→ 待办事项
列出下面摘录原文里 dealstr 函数中定义的所有正则表达式变量名。

→ 摘录原文
= = = =
Python中缀表达式转后缀表达式并求值代码实现（可以实现小数首位是负数的运算以及sincosexp函数的运算）

在Python中可以通过两个列表来模拟栈实现中缀表达式转后缀表达式

本人小白一枚，代码是参考论坛里其他大佬的代码改的，可以实现小数首位是负数的运算，话不多说上代码。

import math
import re


def Infix_To_Suffix_value(expression):
   # 处理最开始的字符串
   def dealstr(expression):
      s = expression
      pattern_sin = r'\bmath.sin\b.*?[)]'
      pattern_cos = r'\bmath.cos\b.*?[)]'
      pattern_exp = r'\bmath.exp\b.*?[)]'
      sin_list = re.findall(pattern_sin, s)
      cos_list = re.findall(pattern_cos, s)
      exp_list = re.findall(pattern_exp, s)
      if sin_list:
         for old in sin_list:
            new = str(math.sin(m_a_v(old[9:-1])))
            # s = s.replace(old, new)
            s = re.sub(pattern_sin, new, s, count=1)
            #print(s)
      # print(s)
      if cos_list:
         for old in cos_list:
            new = str(math.cos(m_a_v(old[9:-1])))
            s = s.replace(old, new)
      # print(s)
      if exp_list:
         for old in exp_list:
            new = str(math.exp(m_a_v(old[9:-1])))
            s = s.replace(old, new)
      # print(s)
= = = =
→ 所列数据
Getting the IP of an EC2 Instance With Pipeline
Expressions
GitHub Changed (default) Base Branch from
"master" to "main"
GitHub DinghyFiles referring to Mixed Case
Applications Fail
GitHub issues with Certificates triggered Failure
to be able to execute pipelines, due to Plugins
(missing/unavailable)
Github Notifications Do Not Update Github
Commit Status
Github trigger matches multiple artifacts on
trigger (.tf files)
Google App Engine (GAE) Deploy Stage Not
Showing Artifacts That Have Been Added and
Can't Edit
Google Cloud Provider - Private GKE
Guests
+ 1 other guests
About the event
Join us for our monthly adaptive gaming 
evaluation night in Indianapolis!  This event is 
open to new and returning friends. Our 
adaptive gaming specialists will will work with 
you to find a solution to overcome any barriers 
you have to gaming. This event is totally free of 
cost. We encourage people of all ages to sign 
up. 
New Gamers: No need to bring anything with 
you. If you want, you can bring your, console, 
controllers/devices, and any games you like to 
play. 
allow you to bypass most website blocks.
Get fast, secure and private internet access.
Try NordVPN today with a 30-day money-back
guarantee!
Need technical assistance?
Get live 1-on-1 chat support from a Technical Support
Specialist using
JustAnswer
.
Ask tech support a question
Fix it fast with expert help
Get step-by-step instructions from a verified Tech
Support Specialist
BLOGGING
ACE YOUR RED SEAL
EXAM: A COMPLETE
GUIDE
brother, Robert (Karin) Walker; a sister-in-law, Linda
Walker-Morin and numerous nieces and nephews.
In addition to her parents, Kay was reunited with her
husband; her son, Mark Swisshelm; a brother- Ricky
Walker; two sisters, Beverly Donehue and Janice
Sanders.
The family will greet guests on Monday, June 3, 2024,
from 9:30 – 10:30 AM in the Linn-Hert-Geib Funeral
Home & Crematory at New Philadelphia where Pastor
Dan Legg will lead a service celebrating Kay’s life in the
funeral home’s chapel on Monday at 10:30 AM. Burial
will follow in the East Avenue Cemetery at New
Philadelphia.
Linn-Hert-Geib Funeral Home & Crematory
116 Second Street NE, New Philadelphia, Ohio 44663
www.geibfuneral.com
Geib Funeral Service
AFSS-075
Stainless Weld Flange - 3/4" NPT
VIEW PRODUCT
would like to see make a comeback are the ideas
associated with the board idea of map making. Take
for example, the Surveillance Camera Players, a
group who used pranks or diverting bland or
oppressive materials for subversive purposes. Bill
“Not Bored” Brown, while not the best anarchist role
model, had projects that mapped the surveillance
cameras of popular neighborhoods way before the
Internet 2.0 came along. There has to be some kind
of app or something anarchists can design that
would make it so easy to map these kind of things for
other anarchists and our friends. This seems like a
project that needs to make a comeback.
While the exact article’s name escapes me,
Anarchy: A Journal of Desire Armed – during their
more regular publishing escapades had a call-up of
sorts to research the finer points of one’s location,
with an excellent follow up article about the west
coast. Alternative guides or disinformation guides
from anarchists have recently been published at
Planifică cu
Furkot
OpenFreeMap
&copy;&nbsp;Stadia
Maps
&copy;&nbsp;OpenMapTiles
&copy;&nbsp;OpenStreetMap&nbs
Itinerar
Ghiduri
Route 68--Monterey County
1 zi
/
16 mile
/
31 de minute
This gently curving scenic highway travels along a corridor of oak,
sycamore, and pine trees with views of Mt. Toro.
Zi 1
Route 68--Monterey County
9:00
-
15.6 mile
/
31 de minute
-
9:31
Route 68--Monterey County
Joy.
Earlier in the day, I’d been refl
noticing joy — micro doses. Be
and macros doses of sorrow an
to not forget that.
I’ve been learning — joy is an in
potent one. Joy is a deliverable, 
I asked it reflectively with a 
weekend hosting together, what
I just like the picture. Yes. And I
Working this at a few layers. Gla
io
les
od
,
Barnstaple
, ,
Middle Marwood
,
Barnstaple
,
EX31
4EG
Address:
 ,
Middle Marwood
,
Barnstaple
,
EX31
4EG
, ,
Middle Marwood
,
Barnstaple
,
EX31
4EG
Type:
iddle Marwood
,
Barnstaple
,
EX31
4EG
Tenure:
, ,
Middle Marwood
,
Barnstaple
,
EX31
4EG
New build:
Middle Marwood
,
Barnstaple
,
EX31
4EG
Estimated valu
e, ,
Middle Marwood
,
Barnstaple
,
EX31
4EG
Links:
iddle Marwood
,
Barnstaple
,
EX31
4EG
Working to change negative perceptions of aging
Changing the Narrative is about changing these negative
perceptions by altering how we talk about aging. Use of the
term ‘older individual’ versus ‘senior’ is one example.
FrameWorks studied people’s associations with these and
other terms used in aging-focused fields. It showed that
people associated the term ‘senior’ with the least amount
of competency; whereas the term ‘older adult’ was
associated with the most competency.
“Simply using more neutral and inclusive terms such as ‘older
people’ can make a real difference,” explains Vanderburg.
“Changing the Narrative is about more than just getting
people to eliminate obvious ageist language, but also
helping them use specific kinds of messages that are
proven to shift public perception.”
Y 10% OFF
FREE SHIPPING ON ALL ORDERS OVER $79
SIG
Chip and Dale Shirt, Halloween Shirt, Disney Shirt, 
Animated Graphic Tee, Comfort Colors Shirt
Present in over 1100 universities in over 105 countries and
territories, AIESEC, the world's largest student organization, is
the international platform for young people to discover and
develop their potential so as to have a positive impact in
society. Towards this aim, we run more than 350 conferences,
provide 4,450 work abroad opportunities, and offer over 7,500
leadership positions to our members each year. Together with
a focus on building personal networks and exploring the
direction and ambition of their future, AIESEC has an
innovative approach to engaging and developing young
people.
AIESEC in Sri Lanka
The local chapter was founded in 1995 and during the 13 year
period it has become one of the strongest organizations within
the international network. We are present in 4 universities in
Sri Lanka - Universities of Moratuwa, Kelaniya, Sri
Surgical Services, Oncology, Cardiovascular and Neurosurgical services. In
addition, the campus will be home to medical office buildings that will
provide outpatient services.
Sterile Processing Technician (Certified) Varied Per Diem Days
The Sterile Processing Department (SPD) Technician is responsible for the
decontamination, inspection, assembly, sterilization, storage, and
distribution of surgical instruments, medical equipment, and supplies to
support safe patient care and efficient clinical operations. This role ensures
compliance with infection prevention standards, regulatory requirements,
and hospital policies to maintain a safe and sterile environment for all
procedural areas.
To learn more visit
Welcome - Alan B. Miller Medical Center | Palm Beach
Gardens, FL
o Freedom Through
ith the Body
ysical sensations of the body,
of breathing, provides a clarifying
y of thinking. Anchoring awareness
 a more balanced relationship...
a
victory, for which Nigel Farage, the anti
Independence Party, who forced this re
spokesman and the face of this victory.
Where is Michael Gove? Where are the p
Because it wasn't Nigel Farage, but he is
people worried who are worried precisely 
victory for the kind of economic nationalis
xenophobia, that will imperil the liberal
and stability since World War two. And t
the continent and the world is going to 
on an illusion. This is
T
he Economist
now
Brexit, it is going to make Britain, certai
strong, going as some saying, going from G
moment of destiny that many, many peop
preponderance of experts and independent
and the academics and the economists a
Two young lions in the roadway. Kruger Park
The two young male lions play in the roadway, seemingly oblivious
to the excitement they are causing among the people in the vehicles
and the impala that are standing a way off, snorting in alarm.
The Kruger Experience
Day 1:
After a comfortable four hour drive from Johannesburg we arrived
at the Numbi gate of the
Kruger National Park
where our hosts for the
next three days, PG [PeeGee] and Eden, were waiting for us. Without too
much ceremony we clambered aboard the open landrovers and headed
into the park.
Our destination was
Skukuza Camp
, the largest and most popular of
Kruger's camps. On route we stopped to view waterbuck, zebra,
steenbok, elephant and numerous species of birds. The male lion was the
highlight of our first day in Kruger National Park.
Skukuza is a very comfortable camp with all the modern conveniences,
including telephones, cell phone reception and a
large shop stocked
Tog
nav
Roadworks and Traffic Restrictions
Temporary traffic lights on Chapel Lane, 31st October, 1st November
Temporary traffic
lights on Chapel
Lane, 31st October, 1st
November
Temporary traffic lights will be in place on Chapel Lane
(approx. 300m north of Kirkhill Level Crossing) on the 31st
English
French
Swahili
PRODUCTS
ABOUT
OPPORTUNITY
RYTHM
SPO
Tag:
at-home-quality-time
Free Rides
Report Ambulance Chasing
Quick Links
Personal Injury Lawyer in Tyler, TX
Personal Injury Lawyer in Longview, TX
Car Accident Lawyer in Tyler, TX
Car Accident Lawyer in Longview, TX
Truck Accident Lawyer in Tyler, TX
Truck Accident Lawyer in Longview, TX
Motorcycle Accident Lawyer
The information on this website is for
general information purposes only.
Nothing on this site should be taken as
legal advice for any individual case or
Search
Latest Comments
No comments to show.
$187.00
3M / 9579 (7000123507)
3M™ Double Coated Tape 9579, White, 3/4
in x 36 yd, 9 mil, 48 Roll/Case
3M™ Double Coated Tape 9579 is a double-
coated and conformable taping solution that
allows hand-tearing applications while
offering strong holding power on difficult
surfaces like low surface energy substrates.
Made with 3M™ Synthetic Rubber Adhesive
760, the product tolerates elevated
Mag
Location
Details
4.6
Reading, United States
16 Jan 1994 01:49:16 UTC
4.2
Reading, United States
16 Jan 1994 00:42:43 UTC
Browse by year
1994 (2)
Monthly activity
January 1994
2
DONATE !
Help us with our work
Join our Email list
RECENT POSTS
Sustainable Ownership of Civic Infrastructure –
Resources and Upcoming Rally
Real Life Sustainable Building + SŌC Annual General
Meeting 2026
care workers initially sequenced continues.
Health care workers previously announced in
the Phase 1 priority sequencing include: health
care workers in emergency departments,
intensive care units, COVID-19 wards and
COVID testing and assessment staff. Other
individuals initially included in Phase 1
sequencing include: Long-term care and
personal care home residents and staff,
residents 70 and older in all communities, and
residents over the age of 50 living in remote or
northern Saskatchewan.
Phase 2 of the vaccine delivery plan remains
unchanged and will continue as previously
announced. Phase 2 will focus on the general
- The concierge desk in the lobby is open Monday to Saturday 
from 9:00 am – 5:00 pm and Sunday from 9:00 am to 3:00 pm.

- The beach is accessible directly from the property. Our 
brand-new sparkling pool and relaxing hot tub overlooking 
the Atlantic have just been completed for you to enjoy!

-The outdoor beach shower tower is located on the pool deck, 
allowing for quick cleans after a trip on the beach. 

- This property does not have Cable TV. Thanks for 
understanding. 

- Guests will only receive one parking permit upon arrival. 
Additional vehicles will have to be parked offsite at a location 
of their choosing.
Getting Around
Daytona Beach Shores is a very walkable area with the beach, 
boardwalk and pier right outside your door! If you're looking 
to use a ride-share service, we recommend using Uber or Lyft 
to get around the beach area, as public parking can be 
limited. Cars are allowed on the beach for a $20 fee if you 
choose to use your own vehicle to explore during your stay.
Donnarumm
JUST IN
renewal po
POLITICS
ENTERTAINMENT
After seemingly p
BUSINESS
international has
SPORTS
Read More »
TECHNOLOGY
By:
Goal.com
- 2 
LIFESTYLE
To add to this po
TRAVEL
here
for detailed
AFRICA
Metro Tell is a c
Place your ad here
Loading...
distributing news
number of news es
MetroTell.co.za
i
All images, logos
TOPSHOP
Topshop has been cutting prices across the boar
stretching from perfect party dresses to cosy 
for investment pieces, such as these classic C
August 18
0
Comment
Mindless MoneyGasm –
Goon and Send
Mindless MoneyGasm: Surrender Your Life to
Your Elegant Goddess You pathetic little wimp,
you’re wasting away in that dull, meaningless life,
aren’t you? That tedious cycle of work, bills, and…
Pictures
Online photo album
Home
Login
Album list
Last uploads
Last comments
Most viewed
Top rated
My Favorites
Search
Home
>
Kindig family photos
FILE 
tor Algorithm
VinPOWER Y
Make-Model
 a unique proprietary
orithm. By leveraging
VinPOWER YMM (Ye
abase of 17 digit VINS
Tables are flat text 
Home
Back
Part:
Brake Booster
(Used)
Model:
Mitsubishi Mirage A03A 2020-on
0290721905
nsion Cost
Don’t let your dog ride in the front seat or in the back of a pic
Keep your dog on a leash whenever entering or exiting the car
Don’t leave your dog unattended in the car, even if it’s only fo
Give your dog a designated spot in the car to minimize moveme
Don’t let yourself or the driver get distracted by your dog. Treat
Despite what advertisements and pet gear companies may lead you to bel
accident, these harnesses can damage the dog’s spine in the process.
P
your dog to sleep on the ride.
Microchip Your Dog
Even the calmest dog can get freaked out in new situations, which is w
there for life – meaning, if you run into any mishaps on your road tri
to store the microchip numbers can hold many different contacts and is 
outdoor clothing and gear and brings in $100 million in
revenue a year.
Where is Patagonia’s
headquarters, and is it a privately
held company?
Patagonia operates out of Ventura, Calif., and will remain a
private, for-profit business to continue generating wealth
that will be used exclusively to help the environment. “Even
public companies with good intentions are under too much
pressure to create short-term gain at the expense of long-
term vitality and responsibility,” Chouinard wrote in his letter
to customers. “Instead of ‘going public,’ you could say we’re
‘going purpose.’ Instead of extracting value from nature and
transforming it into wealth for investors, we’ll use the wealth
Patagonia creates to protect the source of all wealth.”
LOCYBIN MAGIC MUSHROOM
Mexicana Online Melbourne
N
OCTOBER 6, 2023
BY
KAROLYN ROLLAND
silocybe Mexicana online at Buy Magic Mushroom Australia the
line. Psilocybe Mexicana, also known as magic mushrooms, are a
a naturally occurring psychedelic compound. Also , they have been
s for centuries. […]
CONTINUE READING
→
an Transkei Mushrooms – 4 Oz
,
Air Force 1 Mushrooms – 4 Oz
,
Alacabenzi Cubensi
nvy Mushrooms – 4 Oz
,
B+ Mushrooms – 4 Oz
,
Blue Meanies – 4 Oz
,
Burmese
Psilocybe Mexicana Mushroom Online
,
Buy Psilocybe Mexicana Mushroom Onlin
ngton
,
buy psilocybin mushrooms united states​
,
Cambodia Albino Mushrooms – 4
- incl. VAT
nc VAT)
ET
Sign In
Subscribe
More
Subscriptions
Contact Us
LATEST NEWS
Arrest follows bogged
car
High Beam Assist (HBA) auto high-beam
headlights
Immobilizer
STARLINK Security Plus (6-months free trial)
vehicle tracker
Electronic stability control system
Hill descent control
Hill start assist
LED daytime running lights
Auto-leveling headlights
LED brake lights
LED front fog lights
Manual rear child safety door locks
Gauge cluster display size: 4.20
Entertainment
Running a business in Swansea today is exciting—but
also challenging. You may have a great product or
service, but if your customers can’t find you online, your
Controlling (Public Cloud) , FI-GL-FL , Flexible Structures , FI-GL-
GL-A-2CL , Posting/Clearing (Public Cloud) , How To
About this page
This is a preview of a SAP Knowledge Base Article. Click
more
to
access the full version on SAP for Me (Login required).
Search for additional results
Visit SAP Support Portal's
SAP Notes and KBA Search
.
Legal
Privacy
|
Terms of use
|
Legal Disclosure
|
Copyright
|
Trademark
= = = =
→ 任务结果
pattern_sin、pattern_cos、pattern_exp